Или может? Просто внимание её направлено на кого-то другого?
- И как долго ты служил при…инфанте?
Поделиться52025-07-11 01:53:14
Дон Диего давно уже не удивлялся вопросам Монсеррат, какими бы странными они ни были. Ей было девять или десять, когда он начал чувствовать себя рядом с ней дурачком — но виду, конечно, не подавал, оберегая свой родительский авторитет даже несмотря на то, что ответы на его вопросы у него давно закончились. Вот и сейчас герцог не удивился интересу Монсеррат к его прошлому. Пожалуй, это было даже ожидаемо при их занятии, да и ответы на эти вопросы у него, слава богу, имелись, пусть он и не мог рассказать дочери всё.
— Первое время я был чашником Фердинанда, — спокойно отозвался Диего. — А потом… сложно сказать, мы с ним почти не расставались. И я был всем, кем он хотел меня видеть. Вместе пили, вместе охотились, я помогал одеваться… — и раздеваться.
Многолетняя дружба покойного короля Фердинанда с доном Диего не была тайной ни для кого, как и тот факт, что сблизились они достаточно быстро. Секретом была лишь причина, по которой в едва стукнувшие восемнадцать Диего вдруг на долгих восемь лет покинул двор — покинул стремительно, одним днём, с чёрным от горя лицом. Сам Фердинанд отрицал опалу и утверждал, что Диего был и остаётся желанным гостем, что и подтвердилось годами спустя, когда Диего вернулся в Альтамиру с женой и детьми: Фердинанд радушно принял его, а через несколько месяцев, короновавшись и войдя в курс дел, объявил своим валидо.

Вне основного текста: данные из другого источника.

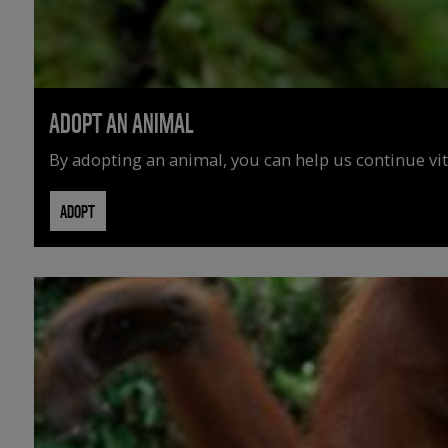
ADOPT AN ANIMAL
By adopting an animal, you can help us continue vit
ADOPT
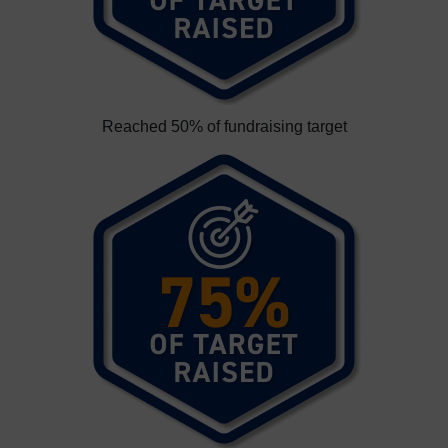
Reached 50% of fundraising target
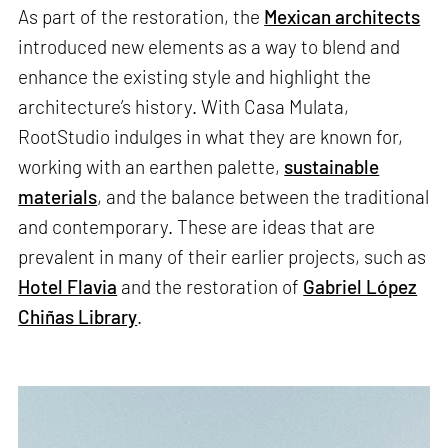
As part of the restoration, the
Mexican architects
introduced new elements as a way to blend and
enhance the existing style and highlight the
architecture’s history. With Casa Mulata,
RootStudio indulges in what they are known for,
working with an earthen palette,
sustainable
materials
, and the balance between the traditional
and contemporary. These are ideas that are
prevalent in many of their earlier projects, such as
Hotel Flavia
and the restoration of
Gabriel López
Chiñas Library
.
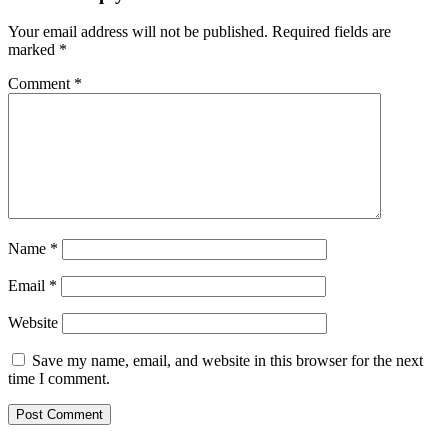
Your email address will not be published.
Required fields are
marked
*
Comment
*
Name
*
Email
*
Website
Save my name, email, and website in this browser for the next
time I comment.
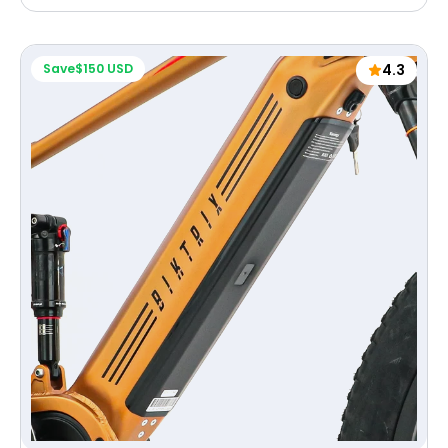
price
Save
$150 USD
4.3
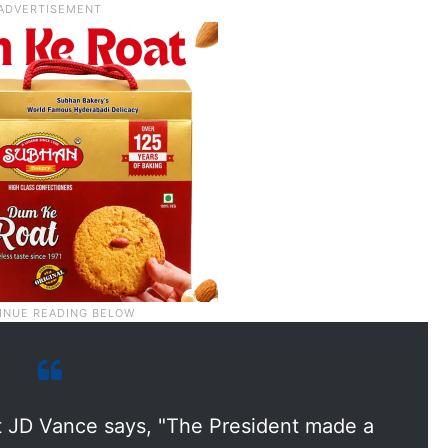
t JD Vance says, "The President made a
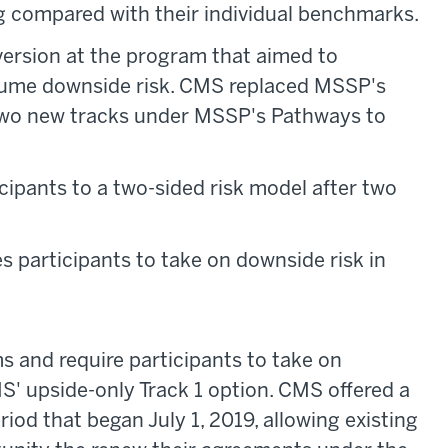
g compared with their individual benchmarks.
ersion at the program that aimed to
ssume downside risk. CMS replaced MSSP's
h two new tracks under MSSP's Pathways to
ipants to a two-sided risk model after two
 participants to take on downside risk in
s and require participants to take on
MS' upside-only Track 1 option. CMS offered a
od that began July 1, 2019, allowing existing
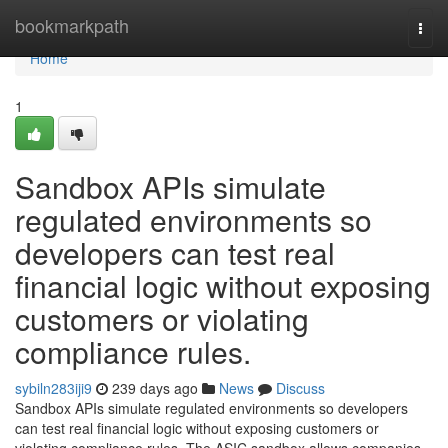
Home
bookmarkpath
Togg
navi
Home
1
Sandbox APIs simulate
regulated environments so
developers can test real
financial logic without exposing
customers or violating
compliance rules.
sybiln283iji9
239 days ago
News
Discuss
Sandbox APIs simulate regulated environments so developers
can test real financial logic without exposing customers or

— Двор инфанта называли “весёлым” и не без причины, — дон Диего рассмеялся, и негромкий смех его был раскатистым, бархатистым. — Там не творилось ничего из того, о чём следовало бы знать или хотя бы догадываться юной донне вроде тебя. Мы были молоды и горячи, в головах у нас был ветер и придурь. Почти все боролись за расположение будущего короля в поисках выгоды для себя, своих семей и земель. Самыми разными способами. Полагаю, эта часть придворной жизни тебе хорошо знакома? До государственных дел едва ли кого-то пускали. На то был старый король и его двор.
Герцог окинул взглядом головой письмо и снова посмотрел на Монсеррат. Он мнил, что хорошо знает своих детей, а потому был уверен, что за расположение королевы Софии его дочь едва ли борется — ей это попросту не интересно, как и ему в своё время не были интересны политические дрязги; поначалу он пытался выжить при весёлом дворе инфанта Фердинанда, а потом, обнаружив в своём сердце чувство новое, ранее неизведанное, стремился к тогда ещё инфанту телом и душой — к нему самому, а не его высокому статусу и власти.
У Монсеррат же не было нужды включаться в гонку за непременное расположении инфанты Лауры или королевы Софии. Она и без того была дочерью человека, в чьих руках была реальная власть. После смерти короля Фердинанда управлял Кастилией именно Диего.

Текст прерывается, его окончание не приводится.